▶ EXERCISE GOAL
Repeat the entries shown below with every word and mark intact.

▶ WORKING DATA
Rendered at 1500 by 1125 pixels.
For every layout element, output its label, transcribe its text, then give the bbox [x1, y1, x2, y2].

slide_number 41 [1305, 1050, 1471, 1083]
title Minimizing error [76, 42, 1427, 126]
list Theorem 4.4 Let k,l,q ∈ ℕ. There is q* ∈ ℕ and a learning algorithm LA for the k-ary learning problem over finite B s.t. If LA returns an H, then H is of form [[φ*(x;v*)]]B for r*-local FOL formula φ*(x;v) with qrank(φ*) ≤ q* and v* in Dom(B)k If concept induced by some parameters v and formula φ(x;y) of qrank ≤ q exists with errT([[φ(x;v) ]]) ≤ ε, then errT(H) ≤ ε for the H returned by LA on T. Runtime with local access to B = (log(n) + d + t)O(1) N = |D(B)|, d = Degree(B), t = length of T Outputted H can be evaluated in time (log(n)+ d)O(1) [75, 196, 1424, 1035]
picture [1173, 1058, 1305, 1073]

▶ TASK SOLUTION
Rendered at 1500 by 1125 pixels.
For every layout element, output its label, transcribe its text, then give the bbox [x1, y1, x2, y2].

slide_number 41 [1305, 1050, 1471, 1083]
title Minimizing error [76, 42, 1427, 126]
list Theorem 4.4 Let k,l,q ∈ ℕ. There is q* ∈ ℕ and a learning algorithm LA for the k-ary learning problem over finite B s.t. If LA returns an H, then H is of form [[φ*(x;v*)]]B for r*-local FOL formula φ*(x;v) with qrank(φ*) ≤ q* and v* in Dom(B)k If concept induced by some parameters v and formula φ(x;y) of qrank ≤ q exists with errT([[φ(x;v) ]]) ≤ ε, then errT(H) ≤ ε for the H returned by LA on T. Runtime with local access to B = (log(n) + d + t)O(1) N = |D(B)|, d = Degree(B), t = length of T Outputted H can be evaluated in time (log(n)+ d)O(1) [75, 196, 1424, 1035]
picture [1173, 1058, 1305, 1073]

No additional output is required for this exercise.